-- Aim of the exercise --
Reproduce every line of the material below word for word, leaving out the pictures.

-- Dataset content --
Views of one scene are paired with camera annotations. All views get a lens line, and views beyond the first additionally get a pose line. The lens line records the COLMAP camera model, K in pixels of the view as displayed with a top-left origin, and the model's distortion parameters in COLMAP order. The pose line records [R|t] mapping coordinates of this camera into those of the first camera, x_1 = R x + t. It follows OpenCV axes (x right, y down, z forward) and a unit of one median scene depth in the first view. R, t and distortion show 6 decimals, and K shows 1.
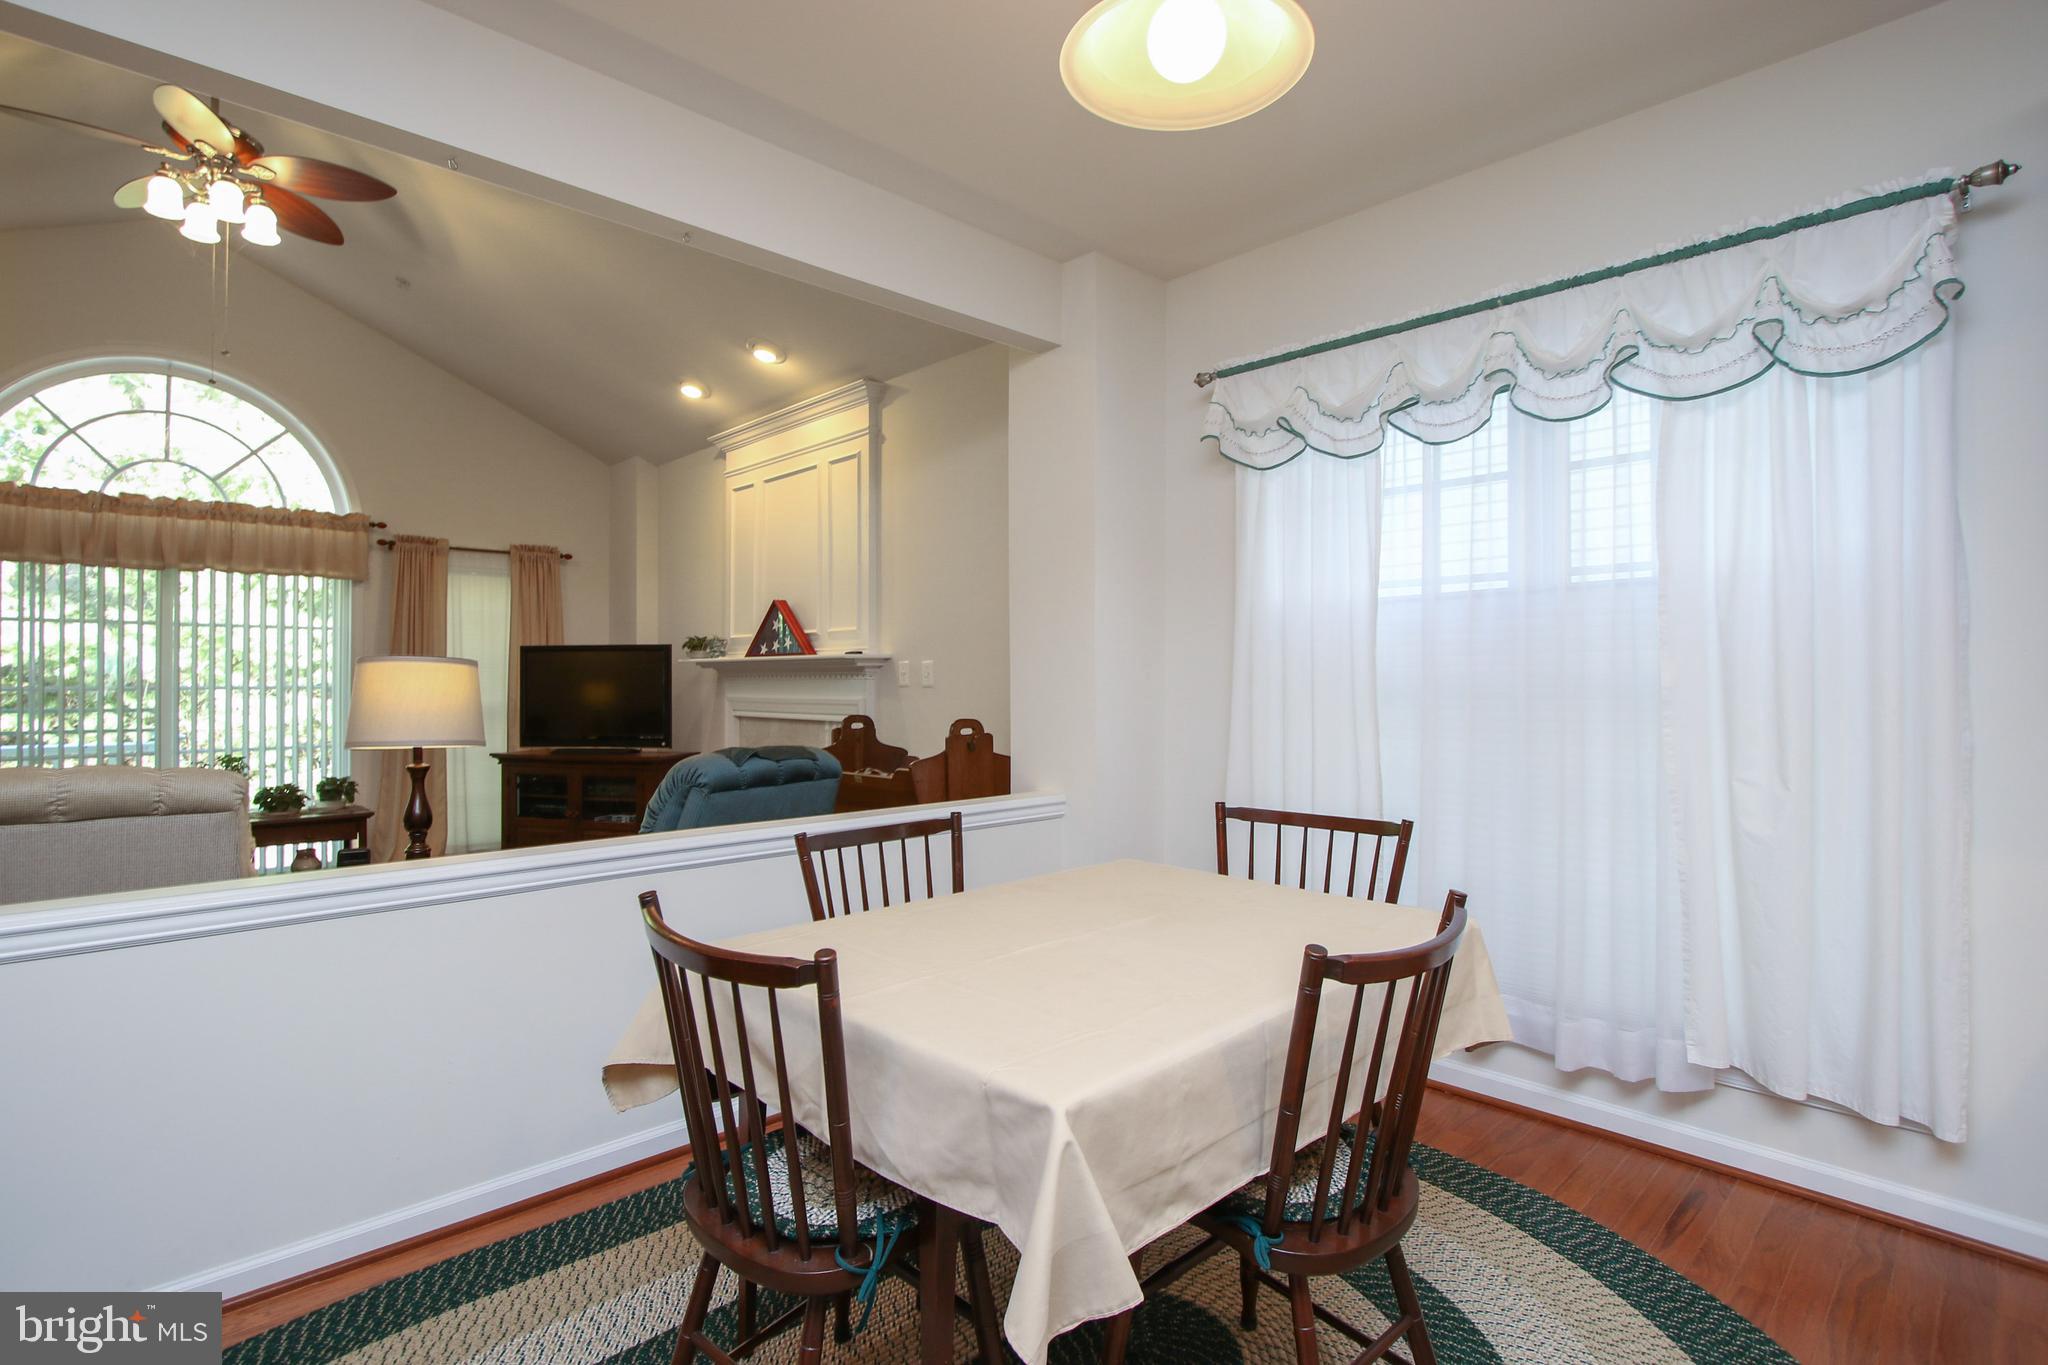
lens RADIAL K [[1024.1, 0, 1021.0], [0, 1024.1, 672.2], [0, 0, 1]] dist [-0.017473, 0.002605]
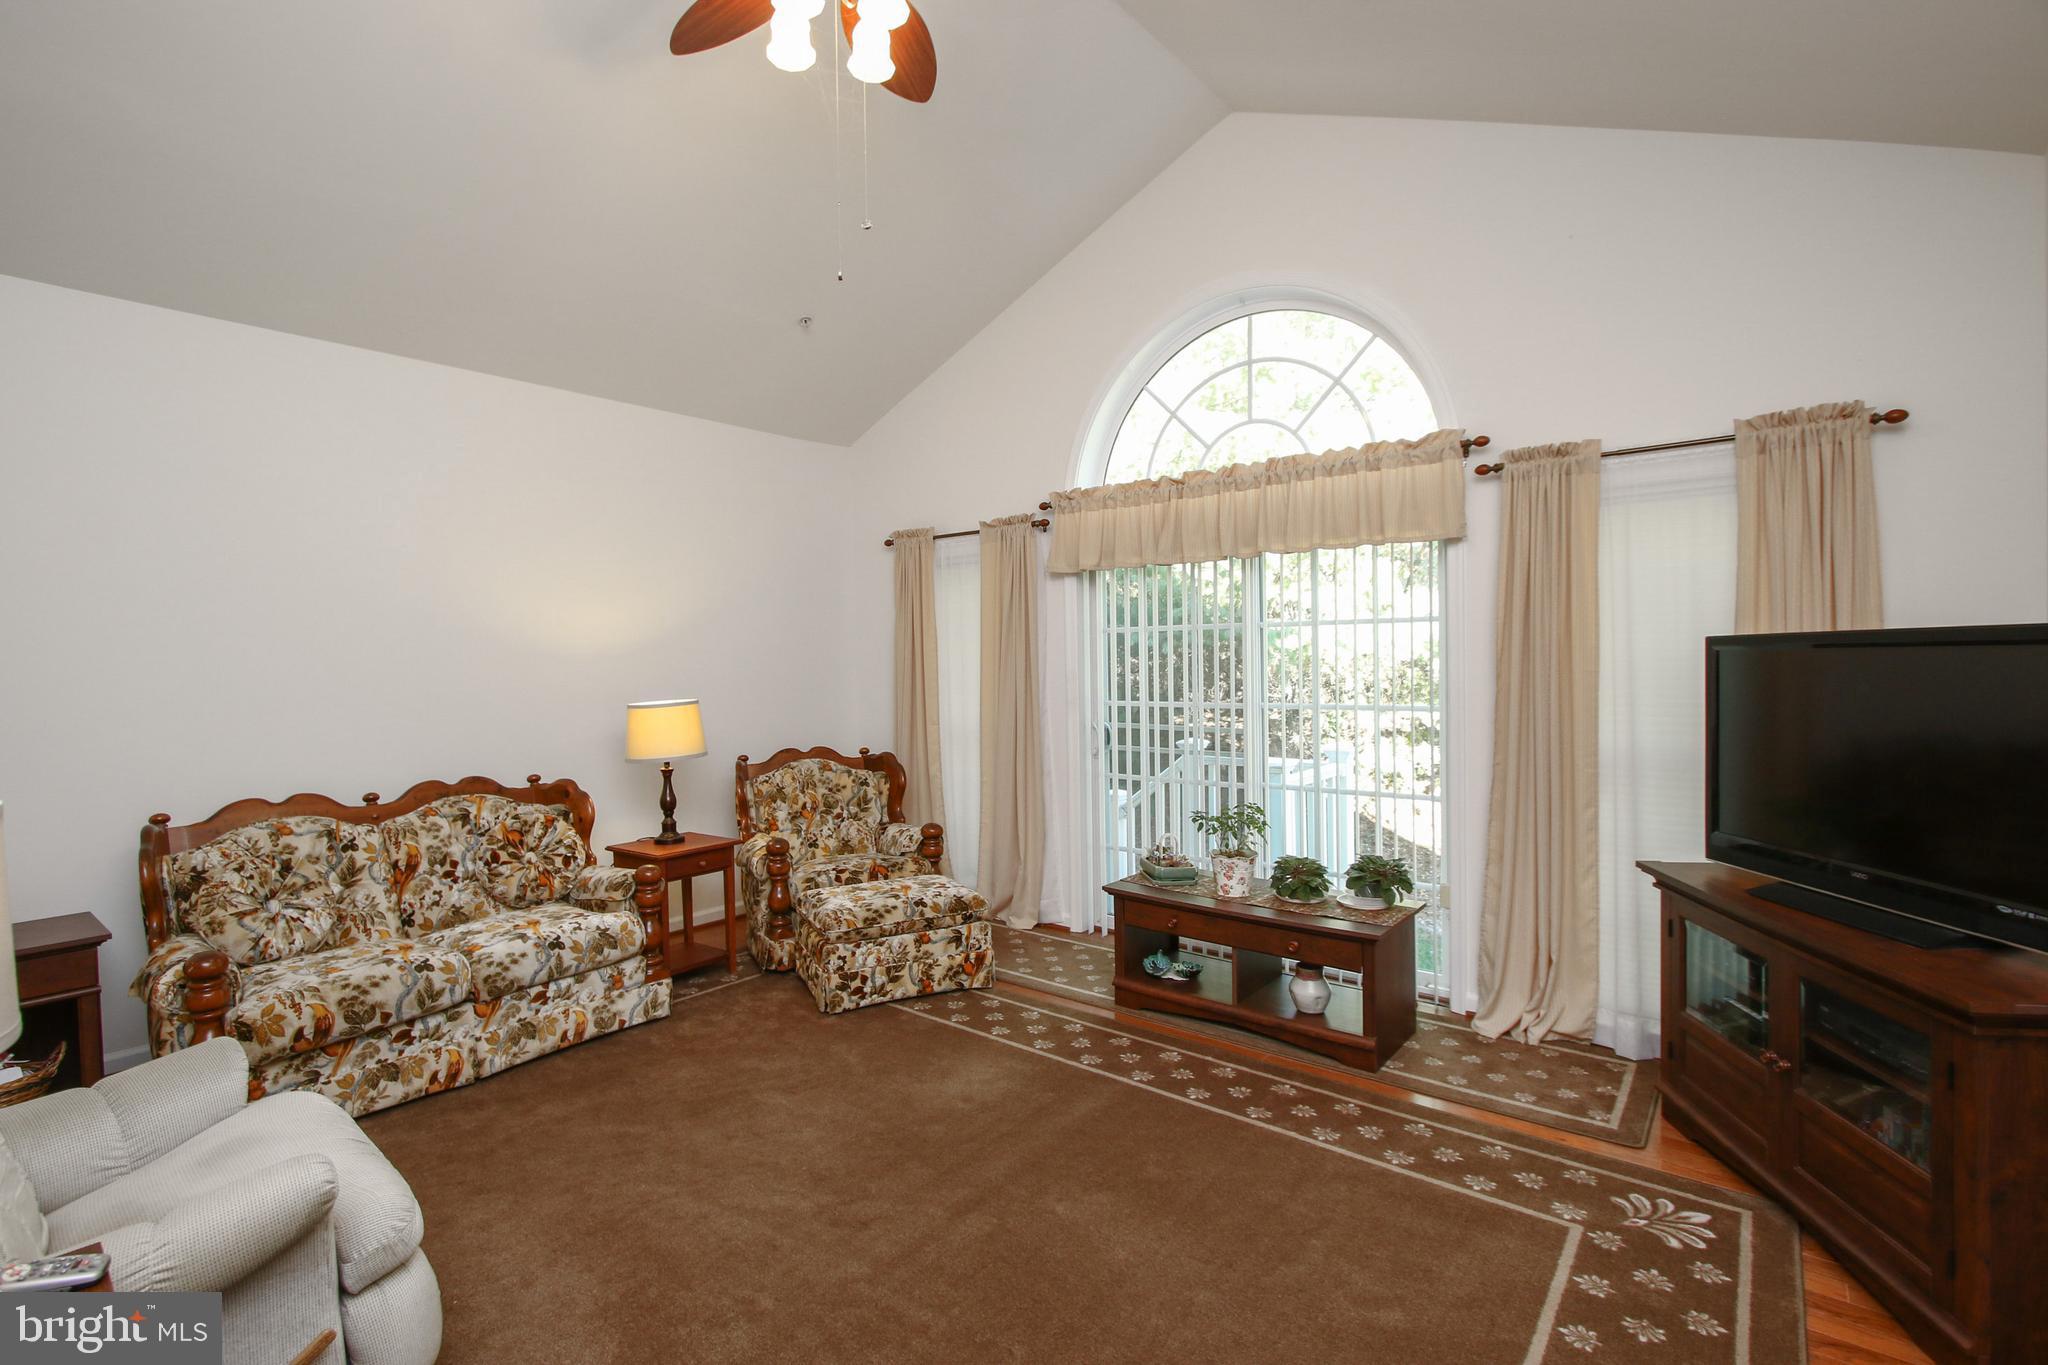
lens RADIAL K [[974.8, 0, 996.0], [0, 974.8, 673.1], [0, 0, 1]] dist [-0.013088, -0.000573]
pose [[0.097331, 0.016101, -0.995122, -0.098599], [0.028795, 0.999405, 0.018987, -0.030969], [0.994835, -0.030503, 0.096809, 0.716123]]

-- Answer space --
Views of one scene are paired with camera annotations. All views get a lens line, and views beyond the first additionally get a pose line. The lens line records the COLMAP camera model, K in pixels of the view as displayed with a top-left origin, and the model's distortion parameters in COLMAP order. The pose line records [R|t] mapping coordinates of this camera into those of the first camera, x_1 = R x + t. It follows OpenCV axes (x right, y down, z forward) and a unit of one median scene depth in the first view. R, t and distortion show 6 decimals, and K shows 1.
lens RADIAL K [[1024.1, 0, 1021.0], [0, 1024.1, 672.2], [0, 0, 1]] dist [-0.017473, 0.002605]
lens RADIAL K [[974.8, 0, 996.0], [0, 974.8, 673.1], [0, 0, 1]] dist [-0.013088, -0.000573]
pose [[0.097331, 0.016101, -0.995122, -0.098599], [0.028795, 0.999405, 0.018987, -0.030969], [0.994835, -0.030503, 0.096809, 0.716123]]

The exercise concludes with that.